_EXERCISE_
Whenever a line carries the word "Update", pull it out of the entries.

Stored data entries
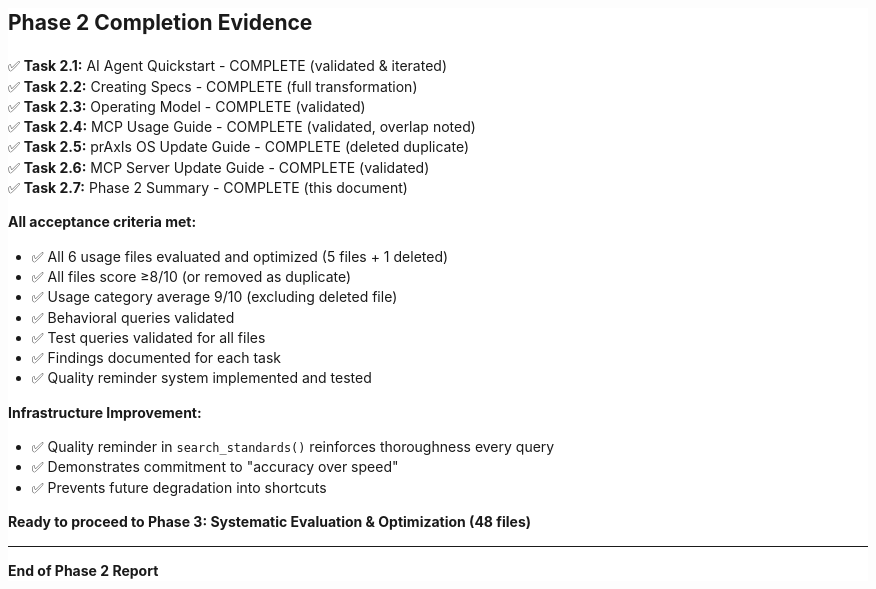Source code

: 
## Phase 2 Completion Evidence

✅ **Task 2.1:** AI Agent Quickstart - COMPLETE (validated & iterated)  
✅ **Task 2.2:** Creating Specs - COMPLETE (full transformation)  
✅ **Task 2.3:** Operating Model - COMPLETE (validated)  
✅ **Task 2.4:** MCP Usage Guide - COMPLETE (validated, overlap noted)  
✅ **Task 2.5:** prAxIs OS Update Guide - COMPLETE (deleted duplicate)  
✅ **Task 2.6:** MCP Server Update Guide - COMPLETE (validated)  
✅ **Task 2.7:** Phase 2 Summary - COMPLETE (this document)

**All acceptance criteria met:**
- ✅ All 6 usage files evaluated and optimized (5 files + 1 deleted)
- ✅ All files score ≥8/10 (or removed as duplicate)
- ✅ Usage category average 9/10 (excluding deleted file)
- ✅ Behavioral queries validated
- ✅ Test queries validated for all files
- ✅ Findings documented for each task
- ✅ Quality reminder system implemented and tested

**Infrastructure Improvement:**
- ✅ Quality reminder in `search_standards()` reinforces thoroughness every query
- ✅ Demonstrates commitment to "accuracy over speed"
- ✅ Prevents future degradation into shortcuts

**Ready to proceed to Phase 3: Systematic Evaluation & Optimization (48 files)**

---

**End of Phase 2 Report**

_WRITTEN SOLUTION_
✅ **Task 2.5:** prAxIs OS Update Guide - COMPLETE (deleted duplicate)  
✅ **Task 2.6:** MCP Server Update Guide - COMPLETE (validated)  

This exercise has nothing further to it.